Friday, September 16, 2011

1. Proud Father Note: Last night, I reclined in our glider and seated our baby daughter on my chest. In the course of talking to her, I told her she looked "spiffy" in the pink-striped Polo onesie she received as a gift. This earned me my first laugh. I said it again and got another laugh. Oh, and when she's not happy, she has a priceless pout, too.

2. Over the course of taking my turn holding the baby for long stretches during her first few weeks, I entertained myself with the following one-handed computing activity: I got a more up-to-date (albeit less slick) version of a portable Ubuntu Linux to work. I mention this here because my old post on Portable Ubuntu still gets a trickle of hits and that project is poorly-supported, if it is supported at all. (And Portable Ubuntu Tres didn't work so well for me, even after I fixed its startup script.)

Follow these steps. I recommend using at least an 8 GB USB storage device.

  1. Download to the pen drive all files noted here, but ignore  the instructions for now.
  2. Download to the pen drive the ISO file for the latest "live", long-term-support version of Ubuntu.
  3. Use the Univeral USB Installer to install the Ubuntu ISO to the pen drive. Due to the maximum FAT32 file size limitation, you will be able to have at most only a 4 GB virtual hard drive image on your USB storage device.
  4. Extract the VirtualBox archive to the root directory of the pen drive.
  5. Start your new installation by clicking the "Virtualize this Key" icon in the "VirtualBox"  directory and following the pertinent instructions from the site linked above.
Changes you make, like adding users or system updates will be persistent (i.e., remain in force upon the next "boot." This runs more slowly than Portable Ubuntu does, and it runs within a VM window, rather than dispensing with its own window manager and simply using an application launcher within Windows. But you can run an updated version of Ubuntu from a pen drive under Windows, if you're in a pinch.
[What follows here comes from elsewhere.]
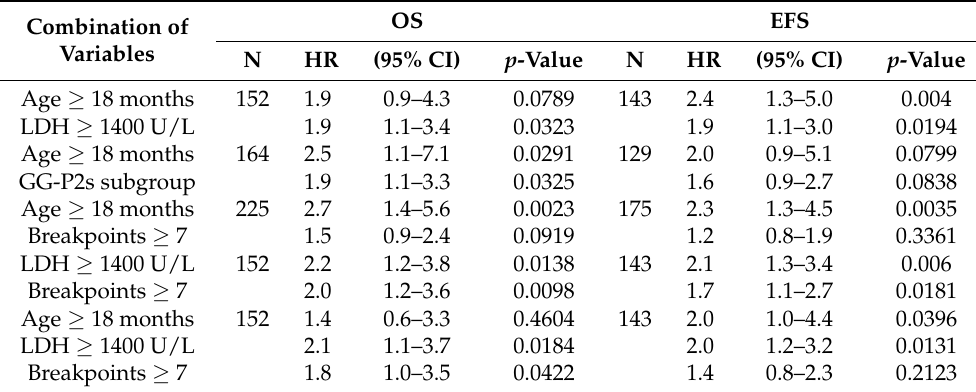
Table 4. Multivariate analysis of OS and EFS according to combinations of variables in stage 4, MYCN non-amplified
3. I have a working copy of the above on the storage media of my smart phone, too. Minus the need to rely on an external processor (rather than just use the one in my phone), my computing life is now even closer to where Eric Raymond once said his might look like in 2014. Oh, and my personal files are encrypted, and backed up that way in the cloud.

4. Allow me to make a very strong mobile app recommendation: Todo.txt Touch, by Gina Trapani. This is my kind of application, because it provides the convenience of mobile technology, while retaining the many virtues of the old, reliable, and standard ASCII text file format. I'd used Todo.txt for years from my laptops and workstations, so the big adjustment I had to make with the phone app was to relocate my to-do text file into another directory on any computer I normally use.

-- CAV

4 comments:

Lynne said...

Baby laughs are priceless.

Congratulations on your first catch!

Gus Van Horn said...

Thanks! Elusive since, but I know more are coming...

Anonymous said...

Gus,

Why do I have the inexplicable urge to write, "Todo, I don't think we're in Kansas anymore?"

c. andrew

Gus Van Horn said...

To make me groan, C. To make me groan!